I love revolvers. But I sounds like someone needs to defend the good old 1911, so I'll do it (easy on the flames, folks
)
We'll start with the round. The .45 ACP is a great round. The 230 grain .45 ACP hits hard and penetrates very well. Yeah, I know, the 158 grain .357 Mag is awesome, but it will have a lot more noise, flash, and recoil. And shooting a .357 mag out of a snubbie revolver? Ouch. You won't want to practice much, and those rounds are hard on a snubbie revolver. Expansion is less of a worry with the .45. After all, it is a .45, so even if it doesn't expand, you're still starting with a pretty big hole in the first place.
Now we'll go to the trigger. You can ask Springmom about the advantage of a single-action trigger. With the 1911, you get the same light, crisp single-action trigger for every shot. I know that you have this option with a revolver, but in a crisis situation, you may be more likely to shoot the revolver double-action if you've gotta shoot quick. Generally, most shoot more accurately with single-action compared to double-action.
How about capacity and reloading? With the 1911, you have 9 shots instead of only 6. This may be a factor if you are facing multiple threats who are shooting at you. And the 1911 lets you know when it is empty by locking back the slide. Then you simply hit a button, slam in your next mag, and release the slide -- and you're right back in the fight. Compare to the revolver: you realize that your gun is out when it goes "click" (you lost count while you were shooting and being shot at). Then you hit the latch (admittedly not any harder to hit a cylinder release latch than a magazine release), eject the empties, and load six rounds. I hope you have a speed loader, and that you aren't trying to twist when you should push (or the other way around); plus, you have to be more precise to line up those six rounds exactly right w/the holes in the cylinder. Now swing the cylinder back into the gun, and you are finally ready to re-engage. In the (seemingly forever) amount of time it took you to reload that revolver, I've already shot through my second mag of .45s.
Ease to conceal: on good thing about the 1911 -- it is flat without that bulging cylinder.
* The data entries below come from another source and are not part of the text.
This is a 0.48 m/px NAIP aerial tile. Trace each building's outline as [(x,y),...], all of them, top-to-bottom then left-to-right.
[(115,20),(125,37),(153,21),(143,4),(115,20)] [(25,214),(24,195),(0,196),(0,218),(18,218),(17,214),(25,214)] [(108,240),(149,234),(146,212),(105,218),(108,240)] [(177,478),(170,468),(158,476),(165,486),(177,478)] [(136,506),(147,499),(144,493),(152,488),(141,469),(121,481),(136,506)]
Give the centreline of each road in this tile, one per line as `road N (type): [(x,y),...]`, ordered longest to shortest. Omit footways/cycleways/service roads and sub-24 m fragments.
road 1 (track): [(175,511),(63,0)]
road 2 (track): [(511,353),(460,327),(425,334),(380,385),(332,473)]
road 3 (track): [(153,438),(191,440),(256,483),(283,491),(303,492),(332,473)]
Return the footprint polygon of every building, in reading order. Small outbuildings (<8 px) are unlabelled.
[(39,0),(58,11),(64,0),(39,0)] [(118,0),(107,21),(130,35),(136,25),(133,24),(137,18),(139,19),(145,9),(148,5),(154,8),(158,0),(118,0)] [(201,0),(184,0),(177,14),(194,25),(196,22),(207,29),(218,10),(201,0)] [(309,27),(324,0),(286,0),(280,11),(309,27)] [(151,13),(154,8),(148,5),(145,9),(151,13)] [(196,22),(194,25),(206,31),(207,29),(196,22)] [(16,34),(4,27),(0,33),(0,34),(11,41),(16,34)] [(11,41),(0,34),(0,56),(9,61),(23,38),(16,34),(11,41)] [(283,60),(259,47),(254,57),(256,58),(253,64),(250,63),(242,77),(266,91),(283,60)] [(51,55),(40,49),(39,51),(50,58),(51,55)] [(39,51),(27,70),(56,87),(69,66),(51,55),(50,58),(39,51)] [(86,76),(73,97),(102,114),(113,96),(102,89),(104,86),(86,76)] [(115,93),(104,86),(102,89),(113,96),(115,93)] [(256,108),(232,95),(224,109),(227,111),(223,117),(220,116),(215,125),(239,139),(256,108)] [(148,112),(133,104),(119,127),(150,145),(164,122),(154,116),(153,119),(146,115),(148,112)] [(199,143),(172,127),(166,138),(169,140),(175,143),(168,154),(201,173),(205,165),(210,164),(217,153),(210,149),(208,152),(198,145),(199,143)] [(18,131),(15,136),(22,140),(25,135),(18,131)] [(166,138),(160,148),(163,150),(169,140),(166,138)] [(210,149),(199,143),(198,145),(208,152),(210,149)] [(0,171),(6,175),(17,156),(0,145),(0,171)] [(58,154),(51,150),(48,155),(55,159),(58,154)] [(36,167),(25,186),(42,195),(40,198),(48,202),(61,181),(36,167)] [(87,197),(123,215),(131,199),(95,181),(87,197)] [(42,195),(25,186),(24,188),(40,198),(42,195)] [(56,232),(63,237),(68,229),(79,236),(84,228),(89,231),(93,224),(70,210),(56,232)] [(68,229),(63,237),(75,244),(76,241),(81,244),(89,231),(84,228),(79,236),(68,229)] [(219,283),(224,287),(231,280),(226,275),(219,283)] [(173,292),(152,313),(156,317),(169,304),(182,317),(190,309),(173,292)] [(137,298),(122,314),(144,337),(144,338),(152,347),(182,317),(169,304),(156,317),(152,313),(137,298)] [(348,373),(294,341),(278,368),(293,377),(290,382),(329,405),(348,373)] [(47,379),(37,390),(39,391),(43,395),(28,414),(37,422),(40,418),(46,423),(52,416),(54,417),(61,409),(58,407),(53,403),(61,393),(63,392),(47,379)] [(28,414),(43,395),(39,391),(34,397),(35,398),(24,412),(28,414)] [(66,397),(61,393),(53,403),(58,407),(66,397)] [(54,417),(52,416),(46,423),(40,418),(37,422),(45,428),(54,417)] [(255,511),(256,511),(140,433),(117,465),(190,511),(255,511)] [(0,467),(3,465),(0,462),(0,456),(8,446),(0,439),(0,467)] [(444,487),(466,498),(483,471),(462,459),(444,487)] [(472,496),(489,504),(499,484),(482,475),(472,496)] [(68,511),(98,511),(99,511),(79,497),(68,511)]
Reliability? A gun (whether semi or revolver) is either reliable, or it ain't. If I've taken the responsibility to legally carry concealed, I've made sure that whatever type of gun I'm carrying goes bang every time with the kind of ammo that I carry. And don't make the mistake of thinking that a revolver can never fail to shoot. Cylinders can bind. Mainsprings can break. And those pesky internal locks in the snubbies can engage at exactly the worst time.
O.K. I've done the best devil's-advocate job that I can here. Now be nice!